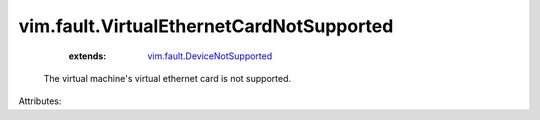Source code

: .. _vim.fault.DeviceNotSupported: ../../vim/fault/DeviceNotSupported.rst


vim.fault.VirtualEthernetCardNotSupported
=========================================
    :extends:

        `vim.fault.DeviceNotSupported`_

  The virtual machine's virtual ethernet card is not supported.

Attributes:




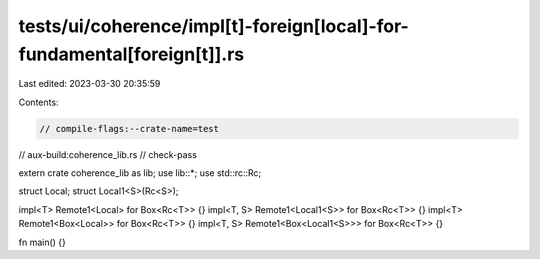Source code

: tests/ui/coherence/impl[t]-foreign[local]-for-fundamental[foreign[t]].rs
========================================================================

Last edited: 2023-03-30 20:35:59

Contents:

.. code-block:: rs

    // compile-flags:--crate-name=test
// aux-build:coherence_lib.rs
// check-pass

extern crate coherence_lib as lib;
use lib::*;
use std::rc::Rc;

struct Local;
struct Local1<S>(Rc<S>);

impl<T> Remote1<Local> for Box<Rc<T>> {}
impl<T, S> Remote1<Local1<S>> for Box<Rc<T>> {}
impl<T> Remote1<Box<Local>> for Box<Rc<T>> {}
impl<T, S> Remote1<Box<Local1<S>>> for Box<Rc<T>> {}

fn main() {}


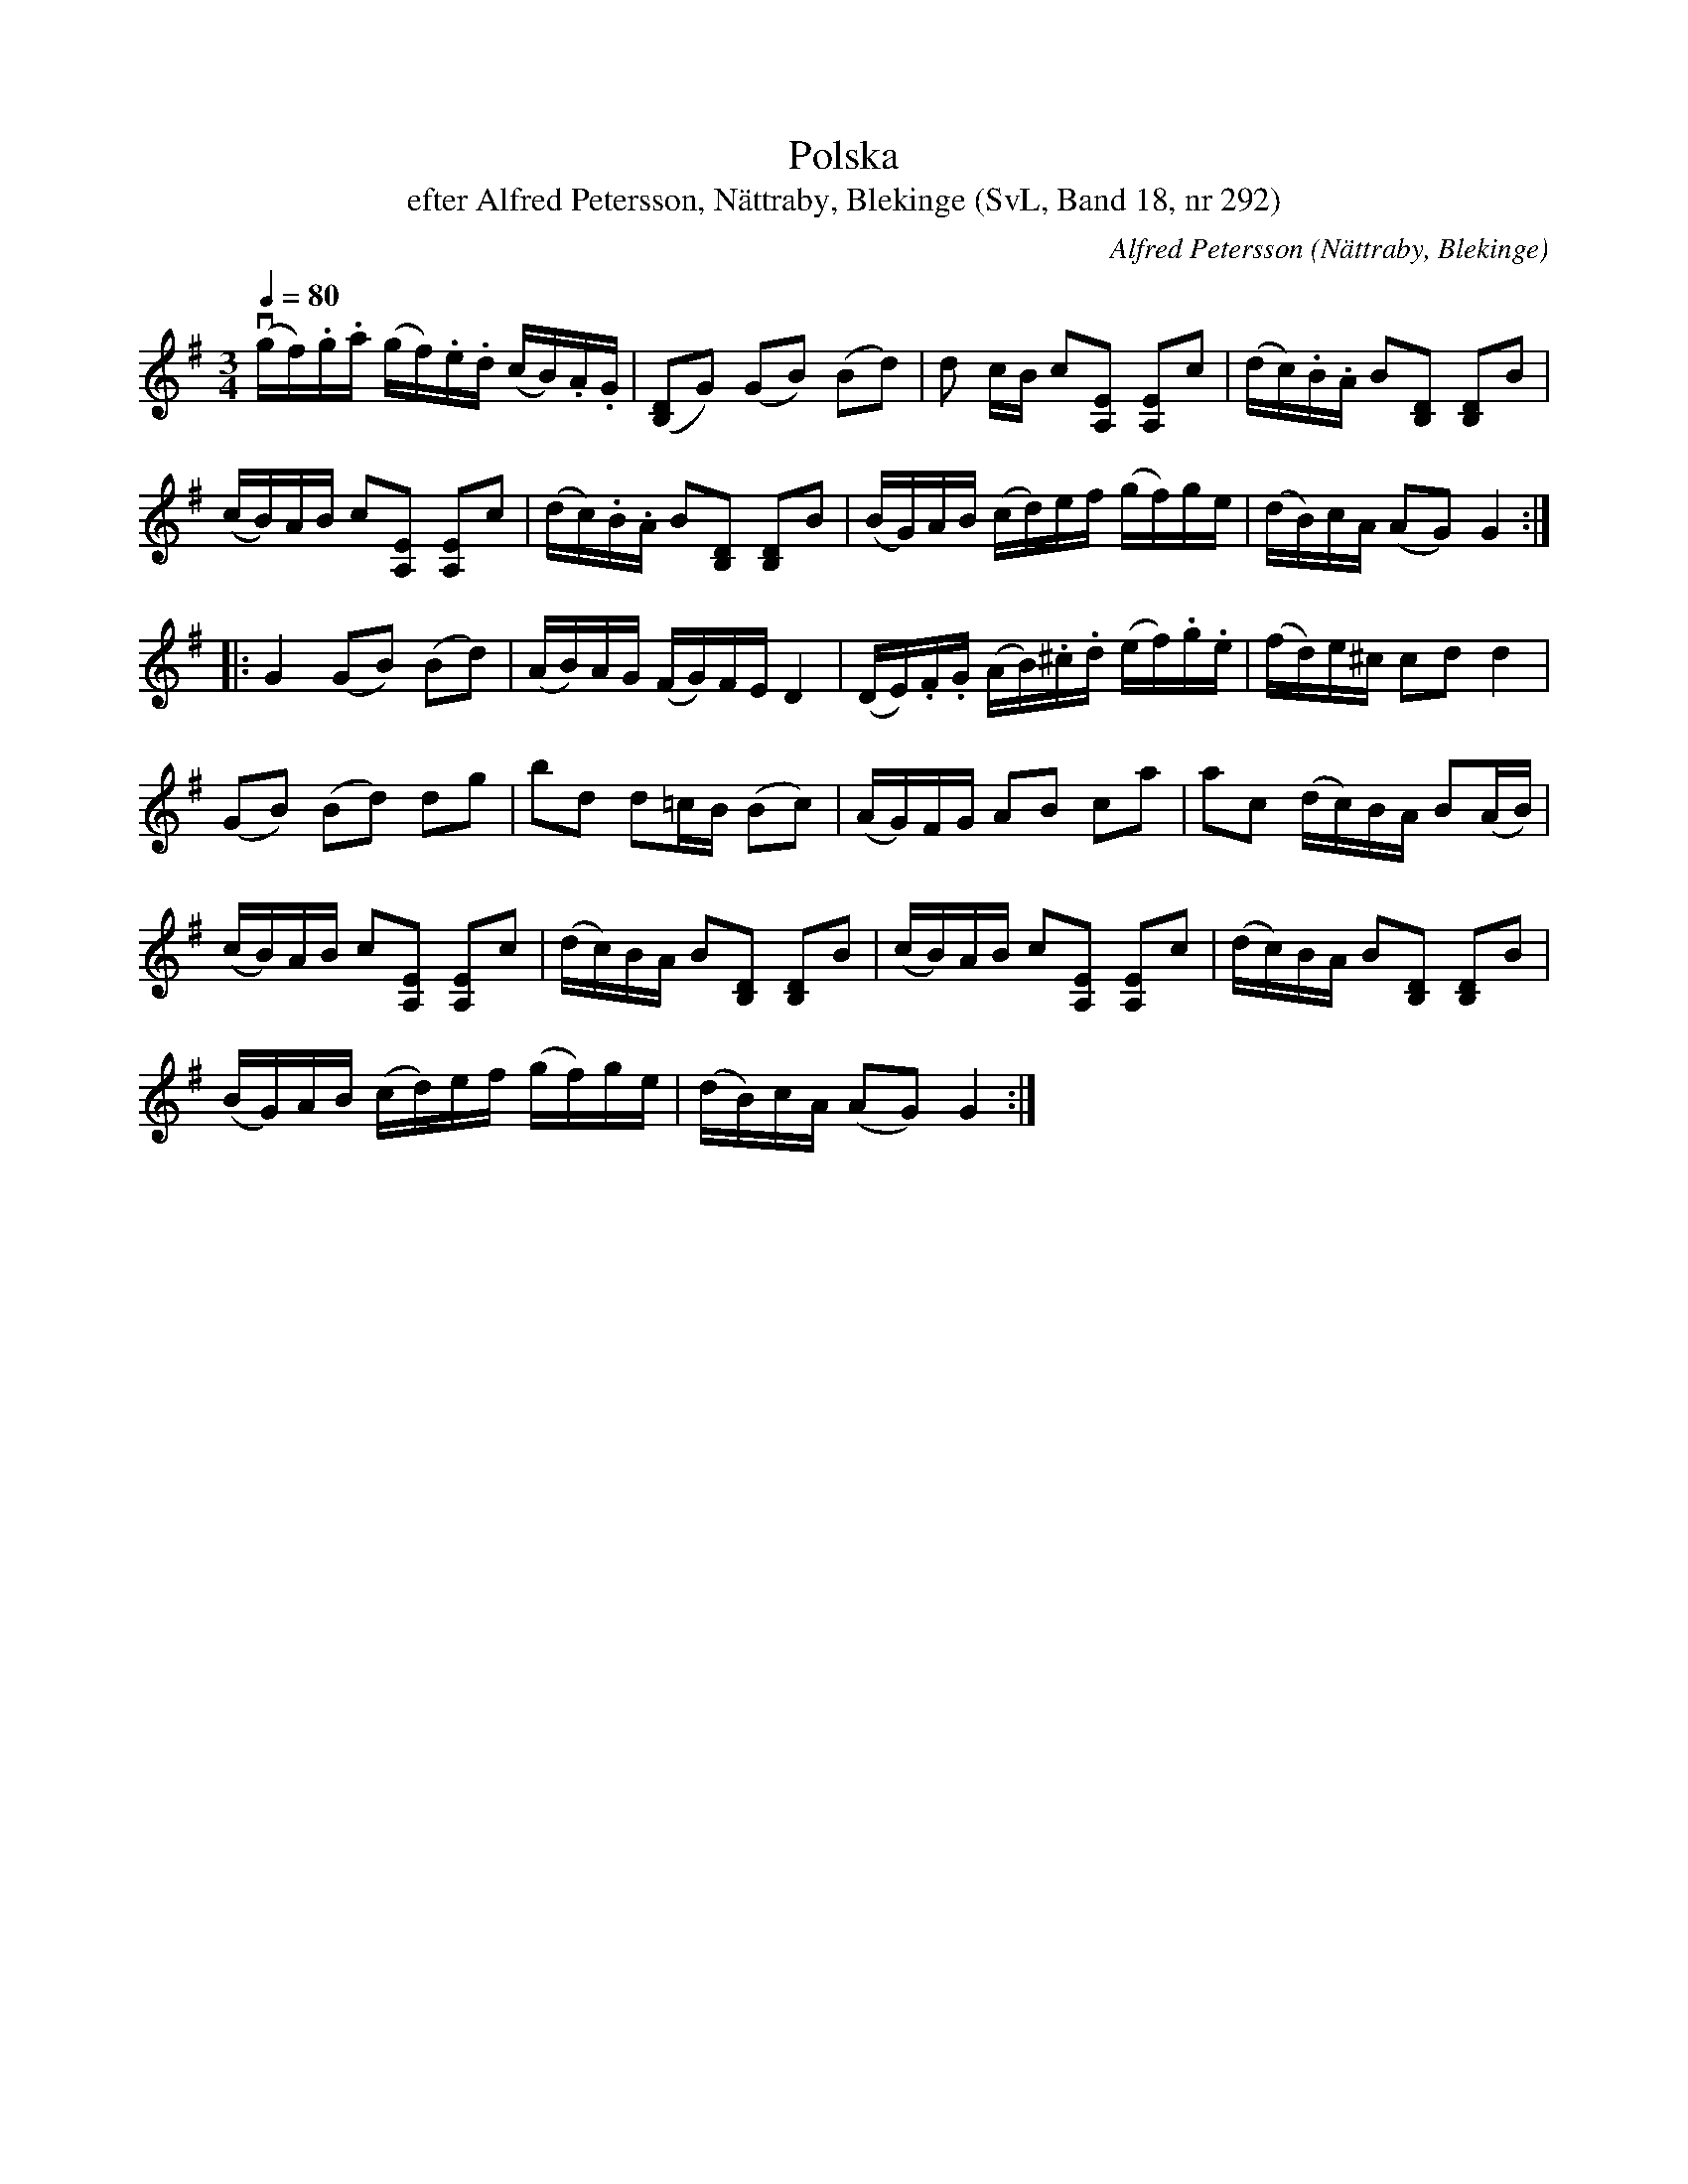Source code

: %%abc-charset utf-8

X:292
T:Polska
T:efter Alfred Petersson, Nättraby, Blekinge (SvL, Band 18, nr 292)
O:Nättraby, Blekinge
B:Svenska Låtar Blekinge
N:Svenska Låtar, Band 18 nr 292
R:Polska
C:Alfred Petersson
M:3/4
L:1/16
Q:1/4=80
Z:Konverterad till abc-format av  Olle Paulsson 05-01-03
K:G
v(gf).g.a (gf).e.d (cB).A.G|([D2B,2]G2) (G2B2) (B2d2)|d2 cB c2[E2A,2] [E2A,2]c2|(dc).B.A B2[D2B,2] [D2B,2]B2|
(cB)AB c2[E2A,2] [E2A,2]c2|(dc).B.A B2[D2B,2] [D2B,2]B2|(BG)AB (cd)ef (gf)ge|(dB)cA (A2G2) G4:|
|:G4 (G2B2) (B2d2)|(AB)AG (FG)FE D4|(DE).F.G (AB).^c.d (ef).g.e|(fd)e^c c2d2 d4|
(G2B2) (B2d2) d2g2| b2d2 d2=cB (B2c2)|(AG)FG A2B2 c2a2|a2c2 (dc)BA B2(AB)|
(cB)AB c2[E2A,2] [E2A,2]c2|(dc)BA B2[D2B,2] [D2B,2]B2|(cB)AB c2[E2A,2] [E2A,2]c2|(dc)BA B2[D2B,2] [D2B,2]B2|
(BG)AB (cd)ef (gf)ge|(dB)cA (A2G2) G4:|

════════

Produce an exact copy of every line above, with the images left out.

Source code

: .. _vim.fault.DeviceNotSupported: ../../vim/fault/DeviceNotSupported.rst


vim.fault.VirtualEthernetCardNotSupported
=========================================
    :extends:

        `vim.fault.DeviceNotSupported`_

  The virtual machine's virtual ethernet card is not supported.

Attributes:




Source code

: tests/ui/coherence/impl[t]-foreign[local]-for-fundamental[foreign[t]].rs
========================================================================

Last edited: 2023-03-30 20:35:59

Contents:

.. code-block:: rs

    // compile-flags:--crate-name=test
// aux-build:coherence_lib.rs
// check-pass

extern crate coherence_lib as lib;
use lib::*;
use std::rc::Rc;

struct Local;
struct Local1<S>(Rc<S>);

impl<T> Remote1<Local> for Box<Rc<T>> {}
impl<T, S> Remote1<Local1<S>> for Box<Rc<T>> {}
impl<T> Remote1<Box<Local>> for Box<Rc<T>> {}
impl<T, S> Remote1<Box<Local1<S>>> for Box<Rc<T>> {}

fn main() {}


Source code

: %%abc-charset utf-8

X:292
T:Polska
T:efter Alfred Petersson, Nättraby, Blekinge (SvL, Band 18, nr 292)
O:Nättraby, Blekinge
B:Svenska Låtar Blekinge
N:Svenska Låtar, Band 18 nr 292
R:Polska
C:Alfred Petersson
M:3/4
L:1/16
Q:1/4=80
Z:Konverterad till abc-format av  Olle Paulsson 05-01-03
K:G
v(gf).g.a (gf).e.d (cB).A.G|([D2B,2]G2) (G2B2) (B2d2)|d2 cB c2[E2A,2] [E2A,2]c2|(dc).B.A B2[D2B,2] [D2B,2]B2|
(cB)AB c2[E2A,2] [E2A,2]c2|(dc).B.A B2[D2B,2] [D2B,2]B2|(BG)AB (cd)ef (gf)ge|(dB)cA (A2G2) G4:|
|:G4 (G2B2) (B2d2)|(AB)AG (FG)FE D4|(DE).F.G (AB).^c.d (ef).g.e|(fd)e^c c2d2 d4|
(G2B2) (B2d2) d2g2| b2d2 d2=cB (B2c2)|(AG)FG A2B2 c2a2|a2c2 (dc)BA B2(AB)|
(cB)AB c2[E2A,2] [E2A,2]c2|(dc)BA B2[D2B,2] [D2B,2]B2|(cB)AB c2[E2A,2] [E2A,2]c2|(dc)BA B2[D2B,2] [D2B,2]B2|
(BG)AB (cd)ef (gf)ge|(dB)cA (A2G2) G4:|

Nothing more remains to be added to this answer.